--- Text shown ---

NHIT week: the impact of population health on the HIT space

NHIT week: the impact of population health on the HIT space

By Dodge Communications (not verified) on August 29th, 2013

As we approach National Health IT Week, I spoke with Healthcare Informatics Editor-in-Chief Mark Hagland about a major trend impacting the healthcare IT space: population health management. Mark also provides insight into other HIT trends his readers will be tracking in the coming year.

1) Population health management is clearly a major focus in healthcare right now. How do you see technology influencing this critical approach?

The intelligent, thoughtful, strategic deployment of information technology solutions will be absolutely essential to success with population health management for healthcare providers of all types. The challenge here is that there is no single “off-the-shelf” set of commercial vendor solutions that can handle all of the IT needs around population health. Right now, success in leveraging IT for population health management will require very skillful, strategic approaches on the part of healthcare IT leaders.

---

Questions to answer:
#1 Answer these questions from the interview:
(a) Whom did the writer speak with, and what is that person's title?
(b) On what date was the interview posted?
(c) According to the interview, what does not exist for handling all of the IT needs around population health?
#2 Set down the passage of the interview from "As we approach" to "this critical approach?", word for word.

--- Data extracts ---

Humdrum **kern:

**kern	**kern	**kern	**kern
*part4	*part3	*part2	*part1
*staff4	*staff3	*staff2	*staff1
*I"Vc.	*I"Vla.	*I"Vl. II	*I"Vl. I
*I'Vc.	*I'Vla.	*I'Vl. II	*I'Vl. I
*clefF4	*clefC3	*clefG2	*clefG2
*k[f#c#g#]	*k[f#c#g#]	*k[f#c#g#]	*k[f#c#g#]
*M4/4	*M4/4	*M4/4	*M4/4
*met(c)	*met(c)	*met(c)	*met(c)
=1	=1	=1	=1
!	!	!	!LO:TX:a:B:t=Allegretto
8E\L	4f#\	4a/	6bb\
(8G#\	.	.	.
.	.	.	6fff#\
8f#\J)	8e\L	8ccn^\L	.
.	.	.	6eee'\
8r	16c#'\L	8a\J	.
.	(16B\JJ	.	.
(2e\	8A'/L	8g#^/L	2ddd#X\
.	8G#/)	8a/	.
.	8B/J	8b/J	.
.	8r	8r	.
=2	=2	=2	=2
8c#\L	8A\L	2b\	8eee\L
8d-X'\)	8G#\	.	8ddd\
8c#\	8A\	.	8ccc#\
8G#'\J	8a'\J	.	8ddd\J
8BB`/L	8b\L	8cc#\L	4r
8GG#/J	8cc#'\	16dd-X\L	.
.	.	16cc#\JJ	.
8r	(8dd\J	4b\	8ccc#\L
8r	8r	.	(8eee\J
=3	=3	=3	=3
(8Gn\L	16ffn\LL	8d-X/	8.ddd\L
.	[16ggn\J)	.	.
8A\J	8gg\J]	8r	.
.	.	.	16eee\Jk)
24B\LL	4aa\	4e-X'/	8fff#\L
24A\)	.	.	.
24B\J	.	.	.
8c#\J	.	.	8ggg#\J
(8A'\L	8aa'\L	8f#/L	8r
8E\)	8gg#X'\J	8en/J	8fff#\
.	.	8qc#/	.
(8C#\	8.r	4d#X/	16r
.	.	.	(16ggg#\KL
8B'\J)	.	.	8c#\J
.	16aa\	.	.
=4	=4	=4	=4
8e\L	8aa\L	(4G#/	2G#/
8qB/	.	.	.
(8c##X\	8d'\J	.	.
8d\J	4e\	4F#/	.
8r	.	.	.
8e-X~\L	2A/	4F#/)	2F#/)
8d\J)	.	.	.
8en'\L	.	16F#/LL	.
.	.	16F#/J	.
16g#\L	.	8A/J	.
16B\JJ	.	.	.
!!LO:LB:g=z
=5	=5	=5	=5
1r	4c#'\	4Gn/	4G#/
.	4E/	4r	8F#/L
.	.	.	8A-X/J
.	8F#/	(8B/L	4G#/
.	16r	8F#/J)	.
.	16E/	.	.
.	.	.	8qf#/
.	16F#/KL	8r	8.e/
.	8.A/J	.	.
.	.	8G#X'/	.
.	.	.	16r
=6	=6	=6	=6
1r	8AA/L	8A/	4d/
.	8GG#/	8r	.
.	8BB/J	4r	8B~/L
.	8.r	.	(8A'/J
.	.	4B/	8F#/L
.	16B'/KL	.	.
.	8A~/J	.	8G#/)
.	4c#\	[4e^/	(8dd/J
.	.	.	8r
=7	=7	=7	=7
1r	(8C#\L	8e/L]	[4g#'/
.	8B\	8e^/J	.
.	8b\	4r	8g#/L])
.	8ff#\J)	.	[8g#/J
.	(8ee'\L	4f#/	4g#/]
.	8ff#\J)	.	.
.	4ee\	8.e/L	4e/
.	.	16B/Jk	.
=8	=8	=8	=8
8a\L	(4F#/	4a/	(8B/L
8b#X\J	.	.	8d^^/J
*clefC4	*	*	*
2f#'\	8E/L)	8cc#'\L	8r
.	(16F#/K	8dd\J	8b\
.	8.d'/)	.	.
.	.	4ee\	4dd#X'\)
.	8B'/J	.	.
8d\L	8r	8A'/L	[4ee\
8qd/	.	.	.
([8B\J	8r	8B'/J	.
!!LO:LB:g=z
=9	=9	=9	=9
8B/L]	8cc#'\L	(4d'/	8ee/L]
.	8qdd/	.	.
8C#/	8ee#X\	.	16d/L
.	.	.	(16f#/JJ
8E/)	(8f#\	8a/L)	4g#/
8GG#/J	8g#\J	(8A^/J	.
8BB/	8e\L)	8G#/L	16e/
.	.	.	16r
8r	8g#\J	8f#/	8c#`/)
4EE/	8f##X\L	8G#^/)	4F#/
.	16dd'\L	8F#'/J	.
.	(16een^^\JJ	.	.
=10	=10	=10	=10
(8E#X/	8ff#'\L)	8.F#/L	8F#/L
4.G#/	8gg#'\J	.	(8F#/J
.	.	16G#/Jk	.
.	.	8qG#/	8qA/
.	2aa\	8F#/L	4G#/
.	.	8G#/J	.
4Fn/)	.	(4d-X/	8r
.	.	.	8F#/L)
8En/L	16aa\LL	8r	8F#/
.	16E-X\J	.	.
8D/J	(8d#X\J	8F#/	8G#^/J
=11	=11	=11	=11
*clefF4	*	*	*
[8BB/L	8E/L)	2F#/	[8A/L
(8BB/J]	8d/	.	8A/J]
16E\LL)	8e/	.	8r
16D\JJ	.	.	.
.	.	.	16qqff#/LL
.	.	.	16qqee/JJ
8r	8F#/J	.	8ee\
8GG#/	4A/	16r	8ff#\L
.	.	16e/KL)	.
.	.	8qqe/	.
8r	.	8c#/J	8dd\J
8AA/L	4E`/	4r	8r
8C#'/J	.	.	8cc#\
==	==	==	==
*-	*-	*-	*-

---

Responses for each task:
#1
(a) Mark Hagland, Editor-in-Chief of Healthcare Informatics.
(b) August 29th, 2013.
(c) A single "off-the-shelf" set of commercial vendor solutions.

#2
As we approach National Health IT Week, I spoke with Healthcare Informatics Editor-in-Chief Mark Hagland about a major trend impacting the healthcare IT space: population health management. Mark also provides insight into other HIT trends his readers will be tracking in the coming year.

1) Population health management is clearly a major focus in healthcare right now. How do you see technology influencing this critical approach?